Она ругала себя, что нарушила зарок, что совершенно нечаянно влюбилась в недоступного, далекого как Юпитер, парня.
Он казался ей самым-самым. Красивым, изысканным, модным.
Да, его не любили ребята и девочки постарше. Воспитатели тоже отзывались с прохладцей.
Но, разве много нужно подростку, чтоб наделить своего возлюбленного наилучшими человеческими качествами? Пусть Юля и замечала снобизм, а также заносчивость старшего директорского сына, но отмахивалась, старалась быстрей из памяти стереть недостойные деяния молодого мужчины. Ей было уже от того приятно, что может видеть его каждый день и любоваться издали, лишь изредка перекидываясь парой ничего не значащих слов.

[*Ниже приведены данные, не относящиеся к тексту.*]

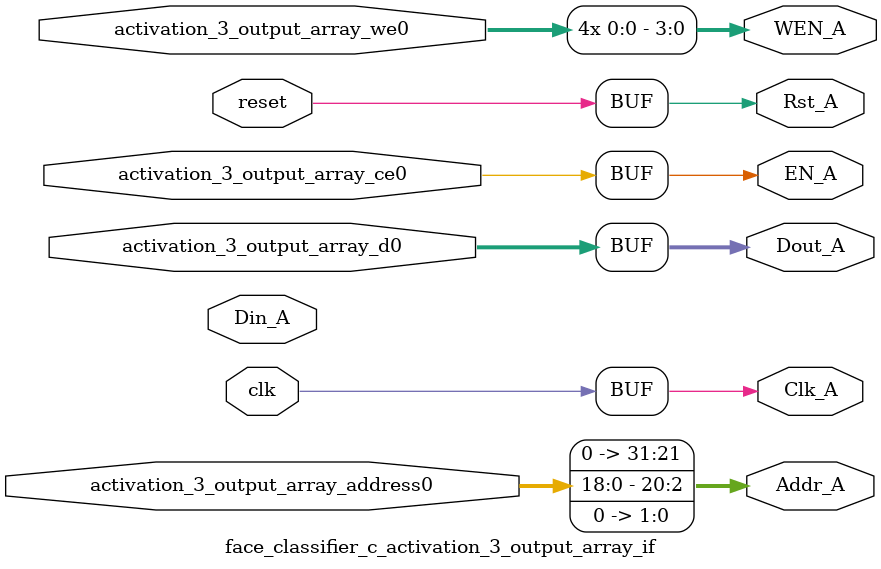
<source format=v>


`timescale 1ns/1ps

module face_classifier_c_activation_3_output_array_if (
    // system singals
    input  wire        clk,
    input  wire        reset,
    // user signals
    input  wire [18:0] activation_3_output_array_address0,
    input  wire        activation_3_output_array_ce0,
    input  wire        activation_3_output_array_we0,
    input  wire [31:0] activation_3_output_array_d0,
    // bus signals
    output wire        Clk_A,
    output wire        Rst_A,
    output wire        EN_A,
    output wire [3:0]  WEN_A,
    output wire [31:0] Addr_A,
    output wire [31:0] Dout_A,
    input  wire [31:0] Din_A
);
//------------------------Body---------------------------
assign Clk_A  = clk;
assign Rst_A  = reset;
assign EN_A   = activation_3_output_array_ce0;
assign Addr_A = {activation_3_output_array_address0, 2'b0};
assign WEN_A  = {4{activation_3_output_array_we0}};
assign Dout_A = activation_3_output_array_d0;

endmodule

</source>
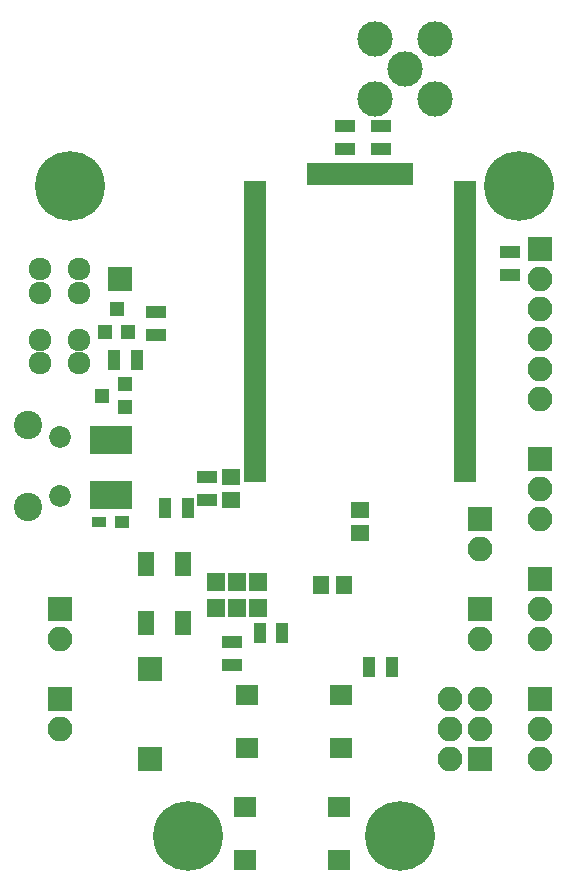
<source format=gbr>
G04 #@! TF.FileFunction,Soldermask,Bot*
%FSLAX46Y46*%
G04 Gerber Fmt 4.6, Leading zero omitted, Abs format (unit mm)*
G04 Created by KiCad (PCBNEW 4.0.7-e2-6376~58~ubuntu16.04.1) date Wed Mar 28 23:24:04 2018*
%MOMM*%
%LPD*%
G01*
G04 APERTURE LIST*
%ADD10C,0.100000*%
%ADD11C,3.000000*%
%ADD12R,1.400000X1.650000*%
%ADD13R,1.650000X1.400000*%
%ADD14R,1.200000X1.300000*%
%ADD15R,1.300000X1.200000*%
%ADD16R,1.200000X1.100000*%
%ADD17R,1.200000X0.900000*%
%ADD18R,1.600000X1.600000*%
%ADD19R,3.600000X2.400000*%
%ADD20C,1.850000*%
%ADD21C,2.400000*%
%ADD22R,2.100000X2.100000*%
%ADD23O,2.100000X2.100000*%
%ADD24C,5.900000*%
%ADD25R,1.700000X1.100000*%
%ADD26R,1.100000X1.700000*%
%ADD27C,1.924000*%
%ADD28R,1.924000X1.416000*%
%ADD29R,1.416000X1.924000*%
%ADD30R,1.400000X2.000000*%
%ADD31R,1.950000X1.700000*%
G04 APERTURE END LIST*
D10*
D11*
X135890000Y-63500000D03*
X130810000Y-63500000D03*
X130810000Y-68580000D03*
X135890000Y-68580000D03*
X133350000Y-66040000D03*
D12*
X128254000Y-109728000D03*
X126254000Y-109728000D03*
D13*
X129540000Y-105394000D03*
X129540000Y-103394000D03*
X118618000Y-102600000D03*
X118618000Y-100600000D03*
D14*
X109916000Y-88376000D03*
X108016000Y-88376000D03*
X108966000Y-86376000D03*
D15*
X109712000Y-92776000D03*
X109712000Y-94676000D03*
X107712000Y-93726000D03*
D16*
X109458000Y-104394000D03*
D17*
X107458000Y-104394000D03*
D18*
X120904000Y-109517000D03*
X120904000Y-111717000D03*
X117348000Y-109517000D03*
X117348000Y-111717000D03*
X119126000Y-109517000D03*
X119126000Y-111717000D03*
D19*
X108458000Y-102172000D03*
X108458000Y-97472000D03*
D20*
X104140000Y-97195000D03*
X104140000Y-102195000D03*
D21*
X101440000Y-96195000D03*
X101440000Y-103195000D03*
D22*
X139700000Y-124460000D03*
D23*
X137160000Y-124460000D03*
X139700000Y-121920000D03*
X137160000Y-121920000D03*
X139700000Y-119380000D03*
X137160000Y-119380000D03*
D22*
X104140000Y-111760000D03*
D23*
X104140000Y-114300000D03*
D22*
X104140000Y-119380000D03*
D23*
X104140000Y-121920000D03*
D22*
X144780000Y-81280000D03*
D23*
X144780000Y-83820000D03*
X144780000Y-86360000D03*
X144780000Y-88900000D03*
X144780000Y-91440000D03*
X144780000Y-93980000D03*
D24*
X105000000Y-76000000D03*
X133000000Y-131000000D03*
X143000000Y-76000000D03*
X115000000Y-131000000D03*
D22*
X111760000Y-116840000D03*
X109220000Y-83820000D03*
X111760000Y-124460000D03*
X144780000Y-99060000D03*
D23*
X144780000Y-101600000D03*
X144780000Y-104140000D03*
D22*
X144780000Y-119380000D03*
D23*
X144780000Y-121920000D03*
X144780000Y-124460000D03*
D22*
X144780000Y-109220000D03*
D23*
X144780000Y-111760000D03*
X144780000Y-114300000D03*
D22*
X139700000Y-111760000D03*
D23*
X139700000Y-114300000D03*
D22*
X139700000Y-104140000D03*
D23*
X139700000Y-106680000D03*
D25*
X112268000Y-88580000D03*
X112268000Y-86680000D03*
D26*
X110678000Y-90678000D03*
X108778000Y-90678000D03*
X121097000Y-113792000D03*
X122997000Y-113792000D03*
X113096000Y-103251000D03*
X114996000Y-103251000D03*
D25*
X116586000Y-102550000D03*
X116586000Y-100650000D03*
X131318000Y-72832000D03*
X131318000Y-70932000D03*
X128270000Y-72832000D03*
X128270000Y-70932000D03*
X118745000Y-114620000D03*
X118745000Y-116520000D03*
D27*
X102490000Y-82995000D03*
X102490000Y-84995000D03*
X102490000Y-88995000D03*
X102490000Y-90995000D03*
X105790000Y-82995000D03*
X105790000Y-84995000D03*
X105790000Y-88995000D03*
X105790000Y-90995000D03*
D28*
X138430000Y-100330000D03*
X138430000Y-99060000D03*
X138430000Y-97790000D03*
X138430000Y-96520000D03*
X138430000Y-95250000D03*
X138430000Y-93980000D03*
X138430000Y-92710000D03*
X138430000Y-91440000D03*
X138430000Y-90170000D03*
X138430000Y-88900000D03*
X138430000Y-87630000D03*
X138430000Y-86360000D03*
X138430000Y-85090000D03*
X138430000Y-83820000D03*
X138430000Y-82550000D03*
X138430000Y-81280000D03*
X138430000Y-80010000D03*
X138430000Y-78740000D03*
X138430000Y-77470000D03*
X138430000Y-76200000D03*
X120650000Y-76200000D03*
D29*
X133350000Y-74930000D03*
X132080000Y-74930000D03*
X130810000Y-74930000D03*
X129540000Y-74930000D03*
X128270000Y-74930000D03*
X127000000Y-74930000D03*
X125730000Y-74930000D03*
D28*
X120650000Y-77470000D03*
X120650000Y-78740000D03*
X120650000Y-80010000D03*
X120650000Y-81280000D03*
X120650000Y-82550000D03*
X120650000Y-83820000D03*
X120650000Y-85090000D03*
X120650000Y-86360000D03*
X120650000Y-87630000D03*
X120650000Y-88900000D03*
X120650000Y-90170000D03*
X120650000Y-91440000D03*
X120650000Y-92710000D03*
X120650000Y-93980000D03*
X120650000Y-95250000D03*
X120650000Y-96520000D03*
X120650000Y-97790000D03*
X120650000Y-99060000D03*
X120650000Y-100330000D03*
D25*
X142240000Y-81600000D03*
X142240000Y-83500000D03*
D30*
X111430000Y-107990000D03*
X114630000Y-107990000D03*
X111430000Y-112990000D03*
X114630000Y-112990000D03*
D26*
X132268000Y-116713000D03*
X130368000Y-116713000D03*
D31*
X119845000Y-128560000D03*
X119845000Y-133060000D03*
X127805000Y-133060000D03*
X127805000Y-128560000D03*
X119972000Y-119035000D03*
X119972000Y-123535000D03*
X127932000Y-123535000D03*
X127932000Y-119035000D03*
M02*

</source>
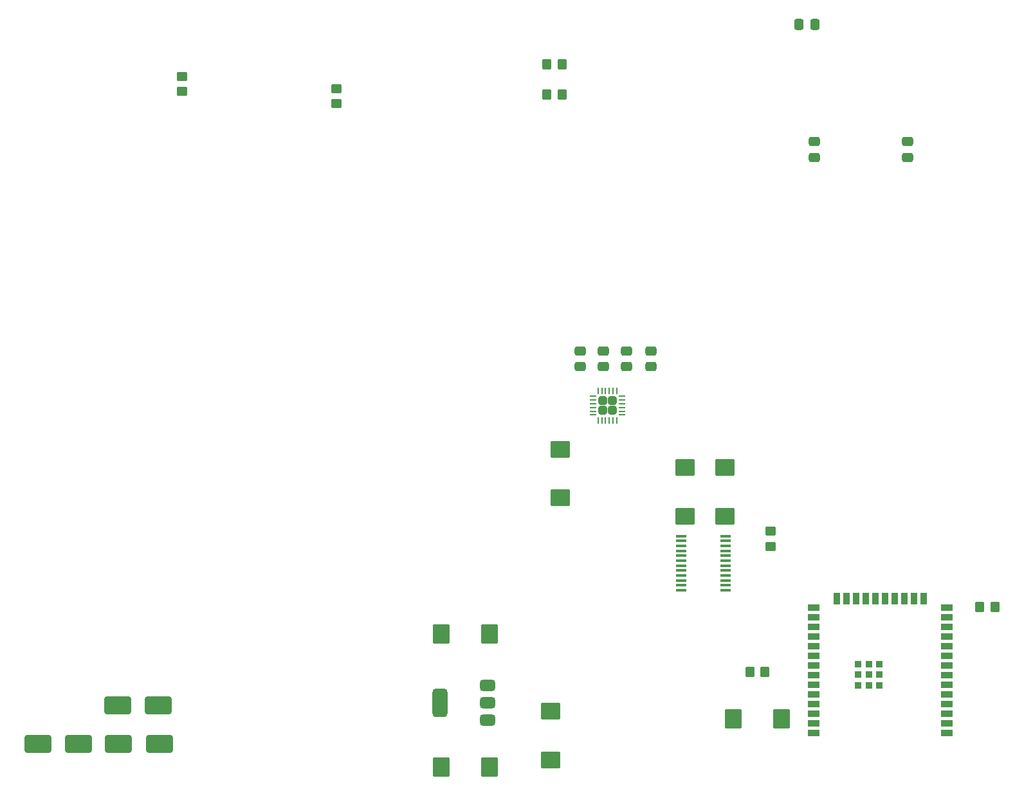
<source format=gbr>
G04 #@! TF.GenerationSoftware,KiCad,Pcbnew,8.0.1*
G04 #@! TF.CreationDate,2024-05-06T16:29:22+03:00*
G04 #@! TF.ProjectId,SmartAtt,536d6172-7441-4747-942e-6b696361645f,rev?*
G04 #@! TF.SameCoordinates,Original*
G04 #@! TF.FileFunction,Paste,Bot*
G04 #@! TF.FilePolarity,Positive*
%FSLAX46Y46*%
G04 Gerber Fmt 4.6, Leading zero omitted, Abs format (unit mm)*
G04 Created by KiCad (PCBNEW 8.0.1) date 2024-05-06 16:29:22*
%MOMM*%
%LPD*%
G01*
G04 APERTURE LIST*
G04 Aperture macros list*
%AMRoundRect*
0 Rectangle with rounded corners*
0 $1 Rounding radius*
0 $2 $3 $4 $5 $6 $7 $8 $9 X,Y pos of 4 corners*
0 Add a 4 corners polygon primitive as box body*
4,1,4,$2,$3,$4,$5,$6,$7,$8,$9,$2,$3,0*
0 Add four circle primitives for the rounded corners*
1,1,$1+$1,$2,$3*
1,1,$1+$1,$4,$5*
1,1,$1+$1,$6,$7*
1,1,$1+$1,$8,$9*
0 Add four rect primitives between the rounded corners*
20,1,$1+$1,$2,$3,$4,$5,0*
20,1,$1+$1,$4,$5,$6,$7,0*
20,1,$1+$1,$6,$7,$8,$9,0*
20,1,$1+$1,$8,$9,$2,$3,0*%
G04 Aperture macros list end*
%ADD10RoundRect,0.250000X0.450000X-0.350000X0.450000X0.350000X-0.450000X0.350000X-0.450000X-0.350000X0*%
%ADD11RoundRect,0.250000X-1.500000X-0.900000X1.500000X-0.900000X1.500000X0.900000X-1.500000X0.900000X0*%
%ADD12RoundRect,0.250000X-0.475000X0.337500X-0.475000X-0.337500X0.475000X-0.337500X0.475000X0.337500X0*%
%ADD13RoundRect,0.250000X0.875000X1.025000X-0.875000X1.025000X-0.875000X-1.025000X0.875000X-1.025000X0*%
%ADD14RoundRect,0.250000X0.350000X0.450000X-0.350000X0.450000X-0.350000X-0.450000X0.350000X-0.450000X0*%
%ADD15RoundRect,0.250000X0.475000X-0.337500X0.475000X0.337500X-0.475000X0.337500X-0.475000X-0.337500X0*%
%ADD16RoundRect,0.250000X1.025000X-0.875000X1.025000X0.875000X-1.025000X0.875000X-1.025000X-0.875000X0*%
%ADD17RoundRect,0.250000X-0.350000X-0.450000X0.350000X-0.450000X0.350000X0.450000X-0.350000X0.450000X0*%
%ADD18RoundRect,0.250000X1.500000X0.900000X-1.500000X0.900000X-1.500000X-0.900000X1.500000X-0.900000X0*%
%ADD19R,1.500000X0.900000*%
%ADD20R,0.900000X1.500000*%
%ADD21R,0.900000X0.900000*%
%ADD22RoundRect,0.375000X0.625000X0.375000X-0.625000X0.375000X-0.625000X-0.375000X0.625000X-0.375000X0*%
%ADD23RoundRect,0.500000X0.500000X1.400000X-0.500000X1.400000X-0.500000X-1.400000X0.500000X-1.400000X0*%
%ADD24RoundRect,0.250000X-0.315000X-0.315000X0.315000X-0.315000X0.315000X0.315000X-0.315000X0.315000X0*%
%ADD25RoundRect,0.062500X-0.350000X-0.062500X0.350000X-0.062500X0.350000X0.062500X-0.350000X0.062500X0*%
%ADD26RoundRect,0.062500X-0.062500X-0.350000X0.062500X-0.350000X0.062500X0.350000X-0.062500X0.350000X0*%
%ADD27RoundRect,0.250000X0.337500X0.475000X-0.337500X0.475000X-0.337500X-0.475000X0.337500X-0.475000X0*%
%ADD28RoundRect,0.250000X-1.025000X0.875000X-1.025000X-0.875000X1.025000X-0.875000X1.025000X0.875000X0*%
%ADD29R,1.475000X0.450000*%
G04 APERTURE END LIST*
D10*
X177000000Y-109500000D03*
X177000000Y-107500000D03*
D11*
X80500000Y-135500000D03*
X85900000Y-135500000D03*
D12*
X182750000Y-56212500D03*
X182750000Y-58287500D03*
D13*
X178450000Y-132250000D03*
X172050000Y-132250000D03*
D14*
X149500000Y-46000000D03*
X147500000Y-46000000D03*
D15*
X158000000Y-85837500D03*
X158000000Y-83762500D03*
D16*
X171000000Y-105500000D03*
X171000000Y-99100000D03*
D17*
X174250000Y-126000000D03*
X176250000Y-126000000D03*
D15*
X155000000Y-85837500D03*
X155000000Y-83762500D03*
D18*
X96400000Y-130400000D03*
X91000000Y-130400000D03*
D16*
X148000000Y-137600000D03*
X148000000Y-131200000D03*
D19*
X182650000Y-134105000D03*
X182650000Y-132835000D03*
X182650000Y-131565000D03*
X182650000Y-130295000D03*
X182650000Y-129025000D03*
X182650000Y-127755000D03*
X182650000Y-126485000D03*
X182650000Y-125215000D03*
X182650000Y-123945000D03*
X182650000Y-122675000D03*
X182650000Y-121405000D03*
X182650000Y-120135000D03*
X182650000Y-118865000D03*
X182650000Y-117595000D03*
D20*
X185690000Y-116345000D03*
X186960000Y-116345000D03*
X188230000Y-116345000D03*
X189500000Y-116345000D03*
X190770000Y-116345000D03*
X192040000Y-116345000D03*
X193310000Y-116345000D03*
X194580000Y-116345000D03*
X195850000Y-116345000D03*
X197120000Y-116345000D03*
D19*
X200150000Y-117595000D03*
X200150000Y-118865000D03*
X200150000Y-120135000D03*
X200150000Y-121405000D03*
X200150000Y-122675000D03*
X200150000Y-123945000D03*
X200150000Y-125215000D03*
X200150000Y-126485000D03*
X200150000Y-127755000D03*
X200150000Y-129025000D03*
X200150000Y-130295000D03*
X200150000Y-131565000D03*
X200150000Y-132835000D03*
X200150000Y-134105000D03*
D21*
X188500000Y-124985000D03*
X188500000Y-126385000D03*
X188500000Y-127785000D03*
X189900000Y-124985000D03*
X189900000Y-126385000D03*
X189900000Y-127785000D03*
X191300000Y-124985000D03*
X191300000Y-126385000D03*
X191300000Y-127785000D03*
D11*
X91100000Y-135500000D03*
X96500000Y-135500000D03*
D22*
X139750000Y-127800000D03*
X139750000Y-130100000D03*
D23*
X133450000Y-130100000D03*
D22*
X139750000Y-132400000D03*
D24*
X154850000Y-90300000D03*
X154850000Y-91600000D03*
X156150000Y-90300000D03*
X156150000Y-91600000D03*
D25*
X153562500Y-92200000D03*
X153562500Y-91700000D03*
X153562500Y-91200000D03*
X153562500Y-90700000D03*
X153562500Y-90200000D03*
X153562500Y-89700000D03*
D26*
X154250000Y-89012500D03*
X154750000Y-89012500D03*
X155250000Y-89012500D03*
X155750000Y-89012500D03*
X156250000Y-89012500D03*
X156750000Y-89012500D03*
D25*
X157437500Y-89700000D03*
X157437500Y-90200000D03*
X157437500Y-90700000D03*
X157437500Y-91200000D03*
X157437500Y-91700000D03*
X157437500Y-92200000D03*
D26*
X156750000Y-92887500D03*
X156250000Y-92887500D03*
X155750000Y-92887500D03*
X155250000Y-92887500D03*
X154750000Y-92887500D03*
X154250000Y-92887500D03*
D10*
X119800000Y-51200000D03*
X119800000Y-49200000D03*
D13*
X140000000Y-138600000D03*
X133600000Y-138600000D03*
D10*
X99500000Y-49600000D03*
X99500000Y-47600000D03*
D27*
X182787500Y-40750000D03*
X180712500Y-40750000D03*
D16*
X165700000Y-105500000D03*
X165700000Y-99100000D03*
D28*
X149300000Y-96700000D03*
X149300000Y-103100000D03*
D15*
X161200000Y-85837500D03*
X161200000Y-83762500D03*
D17*
X204500000Y-117500000D03*
X206500000Y-117500000D03*
D29*
X171038000Y-108125000D03*
X171038000Y-108775000D03*
X171038000Y-109425000D03*
X171038000Y-110075000D03*
X171038000Y-110725000D03*
X171038000Y-111375000D03*
X171038000Y-112025000D03*
X171038000Y-112675000D03*
X171038000Y-113325000D03*
X171038000Y-113975000D03*
X171038000Y-114625000D03*
X171038000Y-115275000D03*
X165162000Y-115275000D03*
X165162000Y-114625000D03*
X165162000Y-113975000D03*
X165162000Y-113325000D03*
X165162000Y-112675000D03*
X165162000Y-112025000D03*
X165162000Y-111375000D03*
X165162000Y-110725000D03*
X165162000Y-110075000D03*
X165162000Y-109425000D03*
X165162000Y-108775000D03*
X165162000Y-108125000D03*
D12*
X195000000Y-56212500D03*
X195000000Y-58287500D03*
D15*
X151900000Y-85837500D03*
X151900000Y-83762500D03*
D17*
X147500000Y-50000000D03*
X149500000Y-50000000D03*
D13*
X140000000Y-121000000D03*
X133600000Y-121000000D03*
M02*

</source>
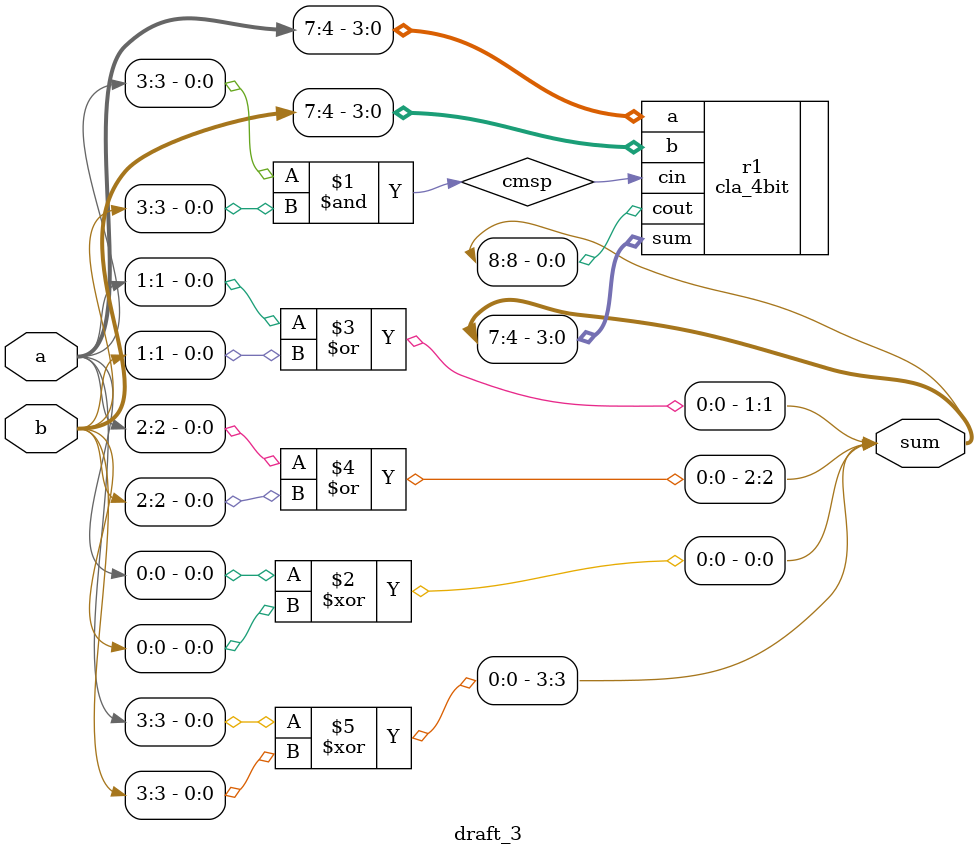
<source format=v>
`include "cla.v"

module draft_3 (a, b, sum);

input [7:0] a, b;
output [8:0] sum;

// IDEOLOGY: 0 to 3rd bit (approximate part) will be computed using basic OR and XOR gates, 
// 4th to 8th bit will be computed using CLA (Accurate part)
// The carry will be propagated from LSP to MSP using the 3rd bit from LSP
// The carry will be pre_calculated

wire cmsp; //cmsp: Carry to the Most Significant Part
assign cmsp = (a[3]&b[3]);

// Approximate part

assign sum[0] = a[0] ^ b[0];
assign sum[1] = a[1] | b[1];
assign sum[2] = a[2] | b[2];
assign sum[3] = a[3] ^ b[3];

// Accurate part
cla_4bit r1 (.a(a[7:4]), .b(b[7:4]), .cin(cmsp), .sum(sum[7:4]), .cout(sum[8]));

endmodule








</source>
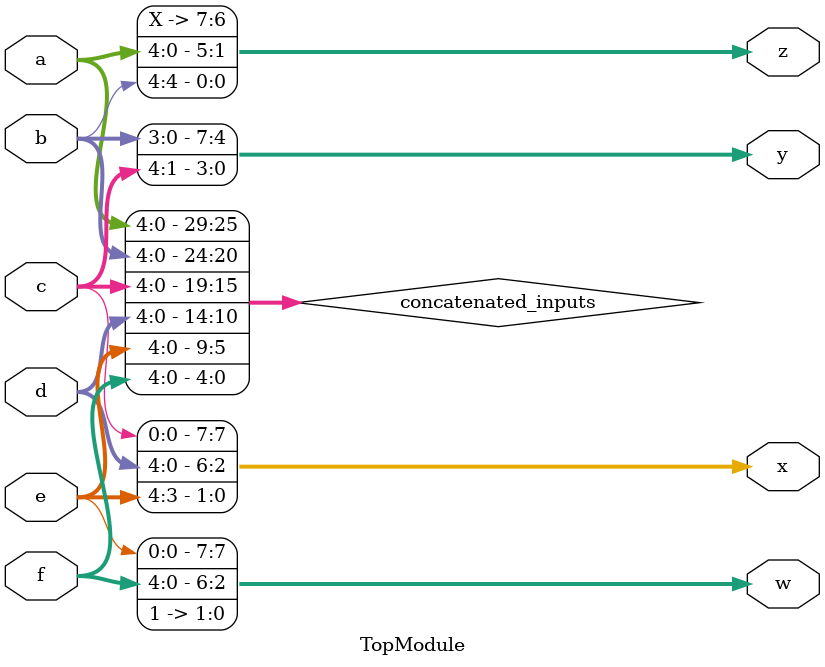
<source format=sv>
module TopModule (
    input logic [4:0] a,
    input logic [4:0] b,
    input logic [4:0] c,
    input logic [4:0] d,
    input logic [4:0] e,
    input logic [4:0] f,
    output logic [7:0] w,
    output logic [7:0] x,
    output logic [7:0] y,
    output logic [7:0] z
);

    logic [29:0] concatenated_inputs;

    assign concatenated_inputs = {a, b, c, d, e, f};

    assign w = {concatenated_inputs[7:0], 1'b1, 1'b1};
    assign x = concatenated_inputs[15:8];
    assign y = concatenated_inputs[23:16];
    assign z = concatenated_inputs[31:24];

endmodule
</source>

Так было ровно до одного события, которое вдруг открыло Юле глаза, заставило прозреть, хотя по своей значимости событие это не могло сравниться с другими – бывало ведь и хуже.
В очередной летний вечер, после заката, они с ребятами ватагой сидели на крылечке – любимом месте для болтовни и поедания чипсов. Спорили о пустяках – кто какую машину в будущем хочет.
- Я бы Вольво хотел, - авторитетно заявил Марк.
Он оканчивал техникум, и уже искал работу – автомехаником, по специальности.
- Там движок что надо, - закатил глаза мечтательно, потом захрустел вытащенным у соседа из пачки сухарем.
- А я, Мерседес, - заспорил Ванька.
Юля помалкивала, так как совершенно не представляла, какую машину себе хочет.
Из темноты аллеи показался Александр Сергеевич и дети замолчали. Услышь он, о чем они только что болтали – высмеял бы. Как пить дать, высмеял бы.
Воспитатель был не один, рядом с ним важно вышагивала приезжая пасторская дочка. Они о чем-то увлеченно разговаривали и даже смеялись.